If you are adding Push to your browser or progressive enhancement application, see Using the Push API on MDN.
If you are creating a service that sends Push messages to remote browser applications, see HTTP Endpoints for Notifications.
Terminology
The Push Service uses a range of terminology that can be difficult at first to keep straight. This is a list of commonly used terms and phrases with their meaning in the context of Push.
For an overview of how these terms fit together to deliver a push message to a user-agent, see the Firefox Push Notification high-level diagram.
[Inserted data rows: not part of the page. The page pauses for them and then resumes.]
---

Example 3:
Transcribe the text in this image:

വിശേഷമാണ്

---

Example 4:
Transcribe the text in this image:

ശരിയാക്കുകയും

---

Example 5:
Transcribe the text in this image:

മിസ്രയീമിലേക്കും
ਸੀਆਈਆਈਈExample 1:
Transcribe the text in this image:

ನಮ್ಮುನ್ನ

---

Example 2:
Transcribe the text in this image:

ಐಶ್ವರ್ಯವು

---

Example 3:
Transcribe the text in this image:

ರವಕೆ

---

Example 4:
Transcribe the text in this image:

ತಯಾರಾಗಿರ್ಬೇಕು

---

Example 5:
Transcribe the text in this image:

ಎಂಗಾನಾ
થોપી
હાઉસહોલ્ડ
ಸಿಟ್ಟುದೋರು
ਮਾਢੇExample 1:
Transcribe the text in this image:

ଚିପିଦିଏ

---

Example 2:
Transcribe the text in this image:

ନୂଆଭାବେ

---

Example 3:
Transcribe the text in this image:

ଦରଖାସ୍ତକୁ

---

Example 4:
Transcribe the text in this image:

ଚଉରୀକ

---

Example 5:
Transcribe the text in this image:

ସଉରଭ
This page also includes descriptions of related technologies that help to deliver a cohesive Push Notification experience.
Where applicable, these match the Webpush Spec Terminology.
- Application
- Both the sender and ultimate consumer of push messages. Many applications have components that are run on a user agent and other components that run on servers.
- Application Server
- The component of an application that runs on a server and requests the delivery of a push message.
- Channel ID
- Legacy terminology for a Push Message Subscription utilized by WebPush and the websocket client protocol.
- Endpoint
- A REST-ful HTTP URL uniquely associated with a Push Message Subscription. This is referred to as a "push resource" in the WebPush specification.
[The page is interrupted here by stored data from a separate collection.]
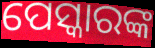
ପେସ୍କାରଙ୍କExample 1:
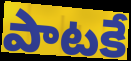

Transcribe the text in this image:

పాటకే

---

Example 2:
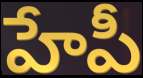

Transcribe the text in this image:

హేపీ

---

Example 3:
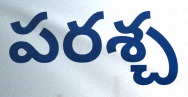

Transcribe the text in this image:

పరశ్చ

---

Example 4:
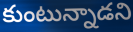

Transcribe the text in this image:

కుంటున్నాడని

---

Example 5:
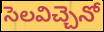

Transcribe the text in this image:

సెలవిచ్చెనో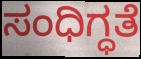
ಸಂಧಿಗ್ಧತೆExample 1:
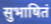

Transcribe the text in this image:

सुभाषितं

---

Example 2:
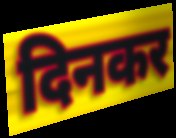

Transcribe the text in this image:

दिनकर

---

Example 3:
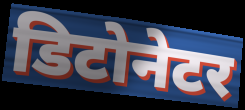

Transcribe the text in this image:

डिटोनेटर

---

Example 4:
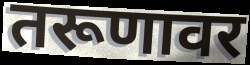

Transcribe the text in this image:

- Push Message Subscription
- A message delivery context that is established between the user agent and the push service and shared with the application server. All push messages are associated with a push message subscription.
- Push Message
- A message sent from an application server to a user agent via a push service.
- Push Message Receipt
- A message delivery confirmation sent from the push service to the application server.
- Push Service
- A service that delivers push messages to user agents.
- SimplePush
- Deprecated Firefox OS specific Push system that carries no data, only an incrementing version number. The Mozilla Push Service no longer continues to support this legacy API.
- UAID
- A globally unique UserAgent ID. Used by the Push Service to associate clients utilizing the websocket protocol with their associated channel ID's. This string is always a UUID.
- User Agent
- A device and software that is the recipient of push messages.
- WebPush
- IETF specification regarding Push Messages, the protocol for their delivery (HTTP 2.0) to User Agents, and how the Application Server interacts with the Push Service. See the complete Webpush Specification.
Alternate Implementation
Other groups have implemented Push Services implementing WebPush.
Community Contributions
Matthias Wessendorf has provided a quick hack showing how to call the server by hand.